You will remember from your other question why the parallel trends assumption is vital for difference in differences. With only one pre-treatment period it is impossible to check for parallel trends between the treated and control group. Another issue is that the treatment is not random. I don't know how you coded the stock market shock or how you define a "stock owner" but I would imagine that those are individuals who are conceptually very different from other types of investors, e.g. institutions (hedge funds, banks), small private investors and others. All of them are going to be affected in different ways by the treatment so it is hard to find a control group in the first place, but then they are also likely to not be very comparable. For example, institutional investors often possess a certain degree of inside information which makes them less vulnerable to some shocks. Of course all of this depends on what kind of shock you use, your control group, etc. but these are certainly things to keep in mind. The biggest problem though is the parallel trends assumption.

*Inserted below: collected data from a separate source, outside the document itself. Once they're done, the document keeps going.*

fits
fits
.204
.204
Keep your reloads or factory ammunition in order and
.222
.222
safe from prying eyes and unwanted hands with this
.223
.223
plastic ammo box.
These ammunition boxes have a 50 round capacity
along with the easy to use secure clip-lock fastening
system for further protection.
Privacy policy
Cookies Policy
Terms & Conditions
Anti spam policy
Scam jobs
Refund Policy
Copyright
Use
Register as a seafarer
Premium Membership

The matching is not a bad idea in the sense that you make your treatment and control units more comparable to each other. However, this only works if you observe all the other variables that make the treatment potentially endogenous. Often these so called "selection on observables" stories are not very credible because the selection usually happens on characteristics that are unobservable by the econometrician such as ability (more able individuals are likely to have a better diversified portfolio or make better use of available information and are thus less vulnerable to shocks). The point of matching would also be to reduce the sample by matching control units to the best fitting treated units and discard the less well fitting control individuals - if you have 50:50 treated vs control then there is nothing to match. Propensity score methods also often hinge on specifying the propensity score right, i.e. to have the correct functional form in your probit to estimate it. I'm also not convinced that your way of matching on subsamples is valid because i) you reduce the sample size so you also reduce the power of your statistical tests and ii) you are always potentially excluding better fitting control individuals from any given sample. However, I'm not entirely sure about this point but it seems not very natural to me to do this.

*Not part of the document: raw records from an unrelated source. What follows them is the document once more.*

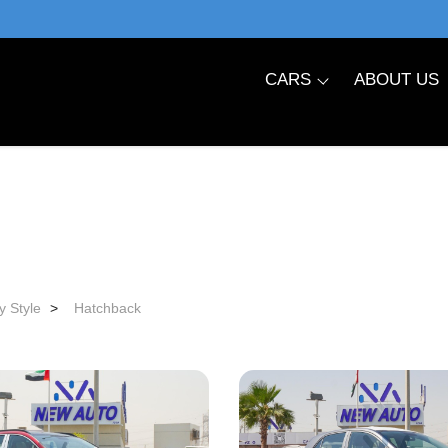
CARS
ABOUT US
y Style
>
Hatchback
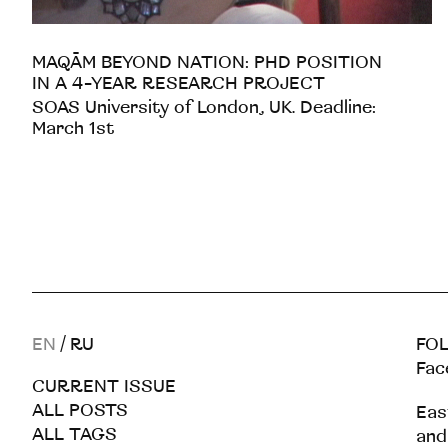
MAQĀM BEYOND NATION: PHD POSITION
IN A 4-YEAR RESEARCH PROJECT
SOAS University of London, UK. Deadline:
March 1st
EN
/
RU
FOL
Fac
CURRENT ISSUE
ALL POSTS
Eas
ALL TAGS
and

Regarding confounding factors you need not worry about the time-invariant ones as these will be differenced out in the difference in differences setting. A potential problem occurs if there are other policy or regime shifts at the same time the treatment occurs and that affect the treatment and control group in different ways. In your setting the bigger concern is about the parallel trends though because those are needed to get the right causal effect (if your treatment is in fact random, otherwise you will need an instrument for it).